Here are 16 spiritual but stylish—and often somewhat surprising— saints’ names for baby girls and boys.
SURPRISING SAINTS NAMES FOR GIRLS
CALLIOPE—This boldly creative, musical name (it means “beautiful voice”) entered the US Top 1000 in 2016 and is now at #807. Patricia Arquette used it as one of her daughter Harlow’s middle names and it’s been heard on a number of TV shows.
LELIA—One of the loveliest of the double-L names now so trendy, Lelia is a variation of an ancient Roman name, and the title of a popular 1833 romantic novel by George Sand. It was in the Top 100 a century ago and we think it deserves a place in the modern world.
ZENOBIA—A Greek name with ties to a beautiful and brainy ancient queen and with lots of literary cred. Another noteworthy name that was popular a century ago.
SURPRISING SAINTS NAMES FOR BOYS
AMBROSE—An appealing, rosy name more often heard at one time in the UK, Ambrose has a distinguished history related to an early Christian doctor and a great Latin teacher of Christianity. In 1961, Pope John XXII designated Ambrose the patron saint of educational TV.
CASSIAN—There have been several St. Cassians, including a patron of schoolteachers; Cassian Andor is a character in Rogue One: A Star Wars Story. Count this as an uninitiated member of the Cassius/Caspian club.
LORCAN—Lorcan O’Toole is the patron saint of Dublin and logical namesake of Peter O’Toole’s son Lorcan. Harry Potter’s Luna Lovegood used it for one of her twins. Easy to spell and pronounce, Lorcan is a logical future Irish fave.
MALO—Sixth century St. Malo founded the charming Breton port town that bears his name and is also a patron saint of lost property. Malo is a trendy Top 100 name in France and could make a cool continental alternative to Milo here.
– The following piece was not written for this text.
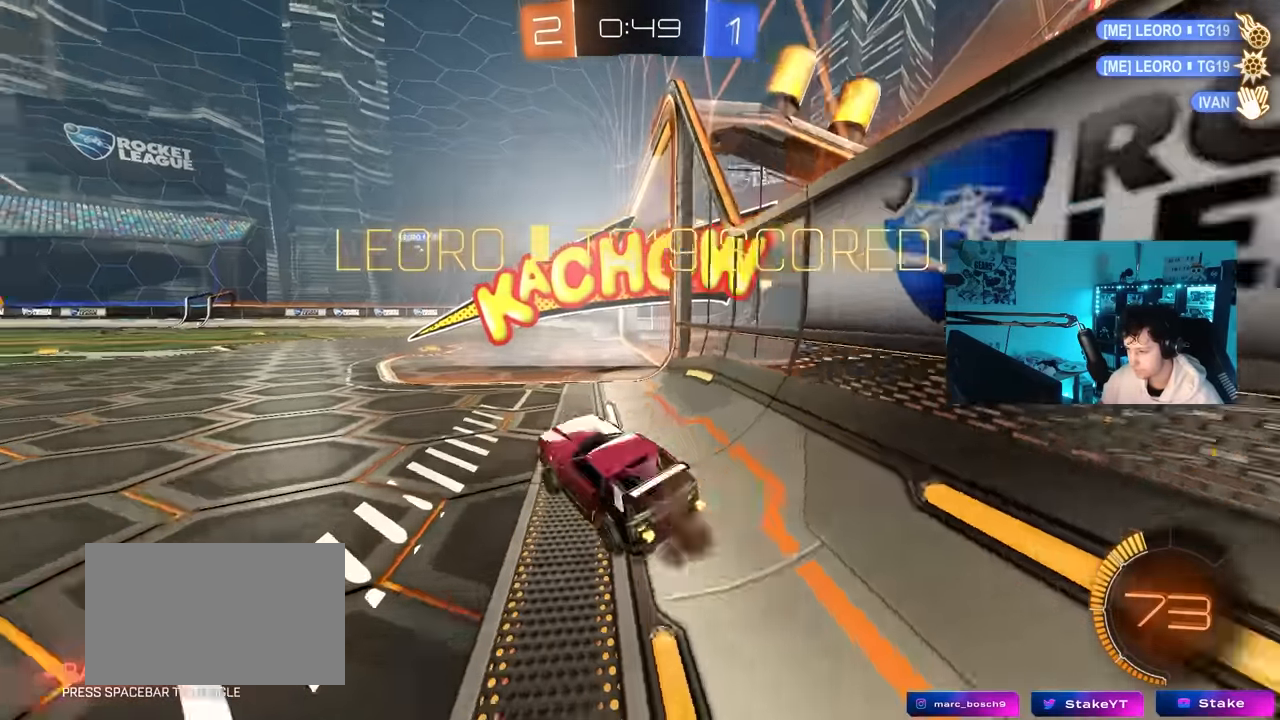
{"keys": ["d", "s", "shift"], "mouse": [], "mouse_move": "still", "events": [[100, "mouse_left", "up"], [100, "mouse_right", "up"], [150, "mouse_right", "down"], [200, "d", "down"], [200, "shift", "down"], [250, "mouse_right", "up"], [300, "mouse_left", "down"], [300, "mouse_right", "down"], [333, "s", "down"], [333, "w", "up"], [466, "mouse_left", "up"], [483, "mouse_right", "up"]]}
REMI/REMY—This French saint name is bounding up the US charts, especially in the Remy spelling, which is now #425. Many baby namers fell in love with it via the charming chef creature (rat) in Pixar’s animated 2007 Ratatouille.
RUFUS—There are several Saint Rufuses, a name that began as a nickname for the redheaded King William. Associated currently with singer Rufus Wainwright, the charmingly rumpled Rufus also appears in Harry Potter and Gossip Girl. It ranks in the UK, but not yet in the US.